How many lone pairs of electrons are on the I atom in IF4+? Question 23 options: 0 1 2 3
The correct answer and explanation is:
The correct answer is: 1 lone pair
Explanation (Approximately 300 words):
To determine the number of lone pairs of electrons on the iodine (I) atom in IF₄⁺, we need to use principles from valence shell electron pair repulsion (VSEPR) theory and electron counting.
Step 1: Determine the number of valence electrons
Iodine (I) is in group 17 of the periodic table and has 7 valence electrons. Each fluorine (F) atom forms a single bond with iodine, and there are 4 fluorine atoms, contributing 4 bonding pairs (or 8 electrons).
However, because the species is a positively charged ion (IF₄⁺), one electron is removed, reducing the total electron count by 1.

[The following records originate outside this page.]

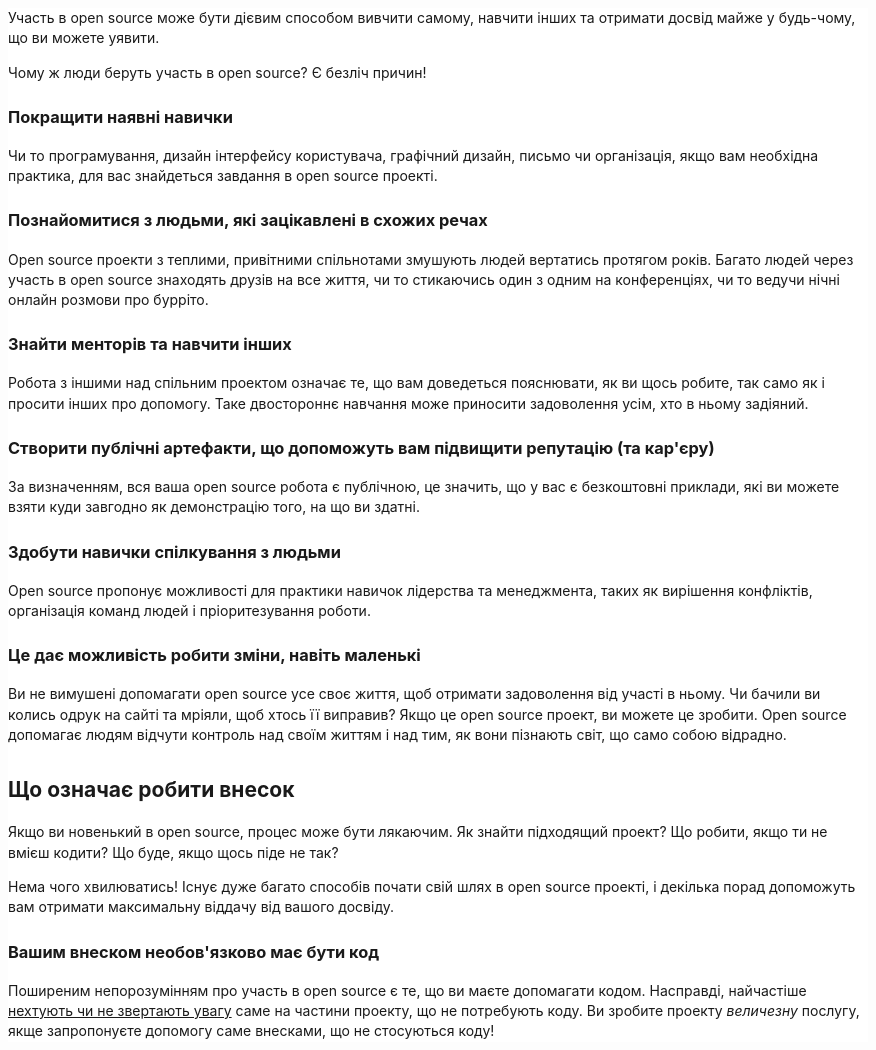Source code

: Участь в open source може бути дієвим способом вивчити самому, навчити інших та отримати досвід майже у будь-чому, що ви можете уявити.

Чому ж люди беруть участь в open source? Є безліч причин!

### Покращити наявні навички

Чи то програмування, дизайн інтерфейсу користувача, графічний дизайн, письмо чи організація, якщо вам необхідна практика, для вас знайдеться завдання в open source проекті.

### Познайомитися з людьми, які зацікавлені в схожих речах

Open source проекти з теплими, привітними спільнотами змушують людей вертатись протягом років. Багато людей через участь в open source знаходять друзів на все життя, чи то стикаючись один з одним на конференціях, чи то ведучи нічні онлайн розмови про бурріто.

### Знайти менторів та навчити інших

Робота з іншими над спільним проектом означає те, що вам доведеться пояснювати, як ви щось робите, так само як і просити інших про допомогу. Таке двостороннє навчання може приносити задоволення усім, хто в ньому задіяний.

### Створити публічні артефакти, що допоможуть вам підвищити репутацію (та кар'єру)

За визначенням, вся ваша open source робота є публічною, це значить, що у вас є безкоштовні приклади, які ви можете взяти куди завгодно як демонстрацію того, на що ви здатні.

### Здобути навички спілкування з людьми

Open source пропонує можливості для практики навичок лідерства та менеджмента, таких як вирішення конфліктів, організація команд людей і пріоритезування роботи.

### Це дає можливість робити зміни, навіть маленькі

Ви не вимушені допомагати open source усе своє життя, щоб отримати задоволення від участі в ньому. Чи бачили ви колись одрук на сайті та мріяли, щоб хтось її виправив? Якщо це open source проект, ви можете це зробити. Open source допомагає людям відчути контроль над своїм життям і над тим, як вони пізнають світ, що само собою відрадно.

## Що означає робити внесок

Якщо ви новенький в open source, процес може бути лякаючим. Як знайти підходящий проект? Що робити, якщо ти не вмієш кодити? Що буде, якщо щось піде не так?

Нема чого хвилюватись! Існує дуже багато способів почати свій шлях в open source проекті, і декілька порад допоможуть вам отримати максимальну віддачу від вашого досвіду.

### Вашим внеском необов'язково має бути код

Поширеним непорозумінням про участь в open source є те, що ви маєте допомагати кодом. Насправді, найчастіше [нехтують чи не звертають увагу](https://github.com/blog/2195-the-shape-of-open-source) саме на частини проекту, що не потребують коду. Ви зробите проекту _величезну_ послугу, якще запропонуєте допомогу саме внесками, що не стосуються коду!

So the total electron count on iodine becomes:
7 (from I) − 1 (positive charge) = 6 valence electrons available for bonding/lone pairs
Step 2: Count the bonding pairs
Each F atom forms a single bond with I, accounting for 4 bonding pairs, which equals 8 bonding electrons. These electrons are shared between iodine and fluorine, and they count toward the electron domain around iodine.
Now, subtract the 4 bonding pairs (8 electrons) from the available 6 valence electrons on iodine:
But wait—this isn’t quite right. Let’s reframe this using electron domains, which VSEPR theory uses.
Step 3: Apply VSEPR theory
Iodine has:
- 4 bonded fluorine atoms = 4 bonding pairs
- Total valence electron pairs around iodine = 5 electron domains (since 6 valence electrons gives 3 pairs; but 4 are used in bonding, and 1 remains as a lone pair)
So, iodine in IF₄⁺ has:
- 4 bonding pairs (shared with fluorine)
- 1 lone pair of electrons
This makes the molecular geometry seesaw (5 electron domains: 4 bonds + 1 lone pair), derived from a trigonal bipyramidal electron geometry.